Following a short basic training, he obtained a grant to study art in Paris, from the autumn of 1902. He started as a student of Jean-Paul Laurens at the Académie Julian, as did numerous several modern-minded Hungarian painters after him, but a few months later, ostensibly for financial reasons, he transferred to the École des Beaux-Arts. There Fernand Cormon was his teacher. With classmates they often went to Ambroise Vollard’s art dealership together, where Márffy was most impressed by the pictures of Paul Cézanne, Henri Matisse, Pierre Bonnard, Georges Rouault and Georges Braque. He claims to have met Matisse in 1905, who had been sent down from the École des Beaux-Arts, but would return there from time to time, and to have visited him in his studio once.
...The only member of the Eight to work regularly in Hungary, he had considerable authority in the local scene.
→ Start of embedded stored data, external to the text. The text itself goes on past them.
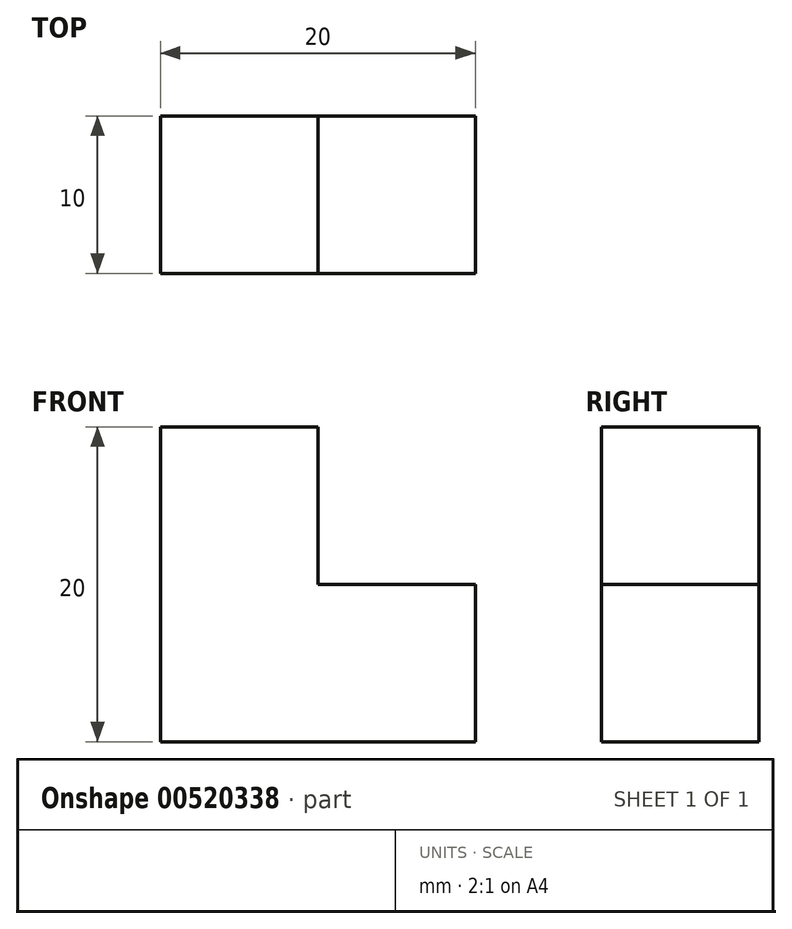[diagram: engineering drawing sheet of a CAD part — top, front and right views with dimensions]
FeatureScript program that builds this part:
annotation { "Feature Type Name" : "Feature", "Feature Type Description" : "" }
export const myFeature = defineFeature(function(context is Context, id is Id, definition is map)
    precondition{}
    {
        {
            var Q0;
            Q0=qCreatedBy(makeId("Front.planeOp"),FACE);
            var sketch = newSketch(context, id + "F0", { "sketchPlane" : qUnion([Q0])});
            skLineSegment(sketch, "E0", {"start": v(0, 0) * mm, "end": v(0, 20) * mm});
            skLineSegment(sketch, "E1", {"start": v(0, 20) * mm, "end": v(10, 20) * mm});
            skLineSegment(sketch, "E2", {"start": v(10, 20) * mm, "end": v(10, 10) * mm});
            skLineSegment(sketch, "E3", {"start": v(10, 10) * mm, "end": v(20, 10) * mm});
            skLineSegment(sketch, "E4", {"start": v(20, 10) * mm, "end": v(20, 0) * mm});
            skLineSegment(sketch, "E5", {"start": v(20, 0) * mm, "end": v(0, 0) * mm});
            skSolve(sketch);
        }
        {
            var Q0;
            Q0 = qSketchRegion(id + "F0", true);
            extrude(context, id + "F1", {"entities" : qUnion([Q0]), "depth" : 10 * mm, "offsetDistance" : 25 * mm});
        }
    });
...Meanwhile, his style grew softer, more accessible, as well as airier and more decorative. His canvases long retained the fauvist colors and remnants of the constructivist space structures, and he would return to his earlier vision for the sake of the odd picture or two. By the end of the 1920s, he replaced the vibrant colors with a scumbled, misty, more relaxed atmosphere, and the style became smoother, more decorative, more palatable for a middle-class audience. The landscapes, garden and seaside scenes, nudes and still lifes he painted between the wars resemble the approach of the École de Paris painters, especially of Moïse Kisling, Jules Pascin, Van Dongen and Raoul Dufy.
Ödön Márffy died in the Kútvölgyi Hospital on 3 December 1959, three days after his 81st birthday.